Count the lines in the rows below that contain the string "پذیری", and reply with the number alone.

Source material Start Marker

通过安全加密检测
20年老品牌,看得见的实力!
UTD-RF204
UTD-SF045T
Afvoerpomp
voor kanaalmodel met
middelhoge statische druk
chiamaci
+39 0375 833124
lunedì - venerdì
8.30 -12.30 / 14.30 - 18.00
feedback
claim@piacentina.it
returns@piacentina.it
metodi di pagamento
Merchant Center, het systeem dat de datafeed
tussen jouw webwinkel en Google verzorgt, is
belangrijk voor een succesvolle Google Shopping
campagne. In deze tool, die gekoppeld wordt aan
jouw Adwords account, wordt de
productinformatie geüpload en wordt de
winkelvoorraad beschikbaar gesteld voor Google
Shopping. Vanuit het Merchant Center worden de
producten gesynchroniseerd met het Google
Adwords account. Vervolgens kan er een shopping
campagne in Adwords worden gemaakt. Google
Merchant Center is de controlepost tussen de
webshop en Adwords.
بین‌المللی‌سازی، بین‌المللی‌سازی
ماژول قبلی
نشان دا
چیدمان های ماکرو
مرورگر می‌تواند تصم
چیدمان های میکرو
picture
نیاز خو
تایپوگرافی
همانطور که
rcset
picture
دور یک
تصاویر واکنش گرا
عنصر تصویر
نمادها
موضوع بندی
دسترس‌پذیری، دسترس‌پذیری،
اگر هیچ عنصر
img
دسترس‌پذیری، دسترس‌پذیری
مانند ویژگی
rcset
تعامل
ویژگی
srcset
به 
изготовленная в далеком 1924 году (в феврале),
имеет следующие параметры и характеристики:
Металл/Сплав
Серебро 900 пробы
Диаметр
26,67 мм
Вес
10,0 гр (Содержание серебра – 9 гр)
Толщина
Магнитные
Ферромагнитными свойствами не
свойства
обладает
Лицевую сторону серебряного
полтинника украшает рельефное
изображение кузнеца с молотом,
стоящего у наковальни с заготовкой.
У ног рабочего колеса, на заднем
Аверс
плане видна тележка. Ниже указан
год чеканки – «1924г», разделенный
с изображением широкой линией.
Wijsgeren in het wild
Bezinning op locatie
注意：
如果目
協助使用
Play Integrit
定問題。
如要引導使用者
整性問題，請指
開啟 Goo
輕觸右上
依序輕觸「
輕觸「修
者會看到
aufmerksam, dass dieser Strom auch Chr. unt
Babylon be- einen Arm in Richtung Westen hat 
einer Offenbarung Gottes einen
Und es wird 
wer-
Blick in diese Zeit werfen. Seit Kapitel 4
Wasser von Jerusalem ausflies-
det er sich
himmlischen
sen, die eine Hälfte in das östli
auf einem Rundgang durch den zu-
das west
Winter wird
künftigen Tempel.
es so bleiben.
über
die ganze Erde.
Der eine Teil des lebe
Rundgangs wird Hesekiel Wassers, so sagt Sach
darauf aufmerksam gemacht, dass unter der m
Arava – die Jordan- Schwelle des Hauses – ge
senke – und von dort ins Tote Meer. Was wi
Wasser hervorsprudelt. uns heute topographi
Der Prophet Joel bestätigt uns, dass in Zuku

Source material End Marker
Source material Start Marker

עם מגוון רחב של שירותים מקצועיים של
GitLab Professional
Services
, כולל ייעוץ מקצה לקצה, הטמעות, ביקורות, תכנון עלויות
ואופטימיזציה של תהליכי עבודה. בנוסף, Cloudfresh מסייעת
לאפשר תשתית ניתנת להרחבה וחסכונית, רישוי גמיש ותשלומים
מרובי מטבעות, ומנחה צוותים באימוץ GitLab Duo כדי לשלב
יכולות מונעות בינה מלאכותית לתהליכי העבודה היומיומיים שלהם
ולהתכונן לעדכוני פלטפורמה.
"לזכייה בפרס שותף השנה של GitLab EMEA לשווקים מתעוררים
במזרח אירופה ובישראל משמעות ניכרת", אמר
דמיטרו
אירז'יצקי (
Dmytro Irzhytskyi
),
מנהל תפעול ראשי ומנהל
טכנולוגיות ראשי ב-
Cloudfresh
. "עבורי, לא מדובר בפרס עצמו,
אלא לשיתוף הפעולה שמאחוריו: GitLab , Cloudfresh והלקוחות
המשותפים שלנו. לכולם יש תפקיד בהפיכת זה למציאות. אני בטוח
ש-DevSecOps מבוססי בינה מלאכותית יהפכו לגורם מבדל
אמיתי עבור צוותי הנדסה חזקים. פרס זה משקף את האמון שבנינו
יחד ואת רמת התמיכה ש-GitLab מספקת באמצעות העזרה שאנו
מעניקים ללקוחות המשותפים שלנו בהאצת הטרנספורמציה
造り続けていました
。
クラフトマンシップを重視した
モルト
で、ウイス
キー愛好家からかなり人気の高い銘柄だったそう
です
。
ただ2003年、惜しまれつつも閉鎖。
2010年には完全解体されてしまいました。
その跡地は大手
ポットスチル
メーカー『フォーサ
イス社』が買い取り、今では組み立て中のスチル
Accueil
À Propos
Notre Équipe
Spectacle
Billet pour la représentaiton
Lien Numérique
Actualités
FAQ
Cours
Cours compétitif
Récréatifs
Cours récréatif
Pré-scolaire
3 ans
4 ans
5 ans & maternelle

Source material End Marker

Result: 2